The idea that the mere act of publishing a guest editorial written by a United States senator about using the military to quell riots threatens the lives or physical safety of New York Times staffers is utterly absurd. There was not one single member of the military deployed by Senator Tom Cotton's editorial, or even so much as a twitch of a finger of excess force employed by printing the editorial. Cotton laid out the legal and policy justification for deploying the military to save lives and protect property.
It is reasonable to disagree with Cotton's argument, as this is a very hotly contested policy debate. It is not reasonable to squeal that ink on paper or pixels on a screen threatens anyone's safety. It is absurd to equate physical safety with political disagreement or hurt feelings.
In publicly flogging itself about printing the editorial, the Times betrays the profession of journalism. Obviously the policy justification for deploying the military is newsworthy, and printing it makes NYT readers better informed. Refusing to print such editorials in the future is an act of self-censorship that is antithetical to the mission of informing the public.

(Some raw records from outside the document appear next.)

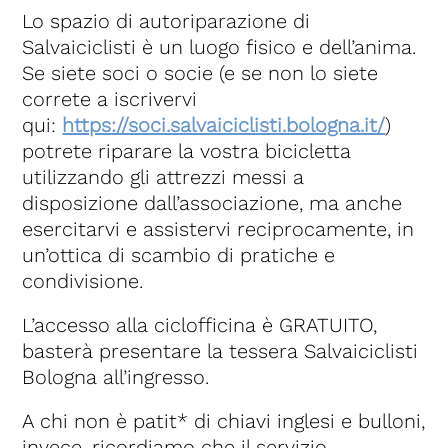
Lo spazio di autoriparazione di
Salvaiciclisti è un luogo fisico e dell’anima.
Se siete soci o socie (e se non lo siete
correte a iscrivervi
qui:
https://soci.salvaiciclisti.bologna.it/
)
potrete riparare la vostra bicicletta
utilizzando gli attrezzi messi a
disposizione dall’associazione, ma anche
esercitarvi e assistervi reciprocamente, in
un’ottica di scambio di pratiche e
condivisione.
L’accesso alla ciclofficina è GRATUITO,
basterà presentare la tessera Salvaiciclisti
Bologna all’ingresso.
A chi non è patit* di chiavi inglesi e bulloni,
invece, ricordiamo che il servizio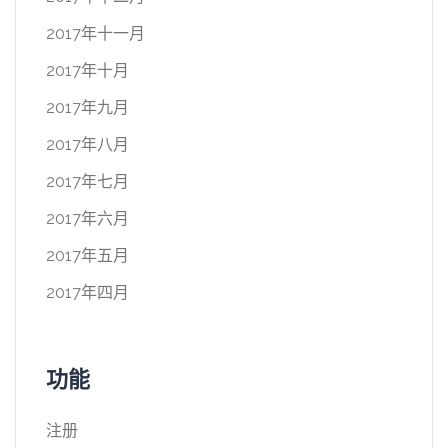
2017年十一月
2017年十月
2017年九月
2017年八月
2017年七月
2017年六月
2017年五月
2017年四月
功能
注册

As a result, fewer people will understand the policy justifications for such things, and it is never good to have a public that is less informed.
Furthermore, the mainstream news media (especially major publications like the New York Times and the Washington Post, as well as CNN and network news) are already distrusted by a large portion of the population. Openly refusing to print an explanation of public policy by a sitting U.S. senator because it hurts the staff's feelings will only erode that trust and reinforce conspiracy theories.
Finally, we should be very worried about the culture of free speech. We may not be censored by the government (not yet, anyway) but when perfectly reasonable decisions such as publishing a guest column that the editor disagrees with can result in careers destroyed, then we really do not have free speech. This will make some people walk on eggshells or not speak at all. If we are really concerned about the free exchange of ideas and an informed electorate, we should expect major corporations not to back down in the face of "woke" Leftist bullies.
But that will not be the only consequence. This type of "woke" corporate censorship will silence some, but it will actually encourage others to be intentionally offensive, with the justification of "[expletive] your feelings." It will Balkanize news consumption, which is already problematic when a significant portion of the American people only follow news sources that they already agree with. None of these are good outcomes.
The news media has been very good at puffing up their chests and declaring that they will not be silenced or censored by a President that they hate, but as soon as they get real pressure from their own employees, they collapse like a house of cards. It is one thing to be "courageous" in the face of a President who mouths off a lot but has taken no real steps to curtail freedom of the press, but quite another thing to be courageous in the face of internal pressure and protest. The New York Times has failed a critical test here, and their cowardice will encourage more attacks from the "woke" mob, not less.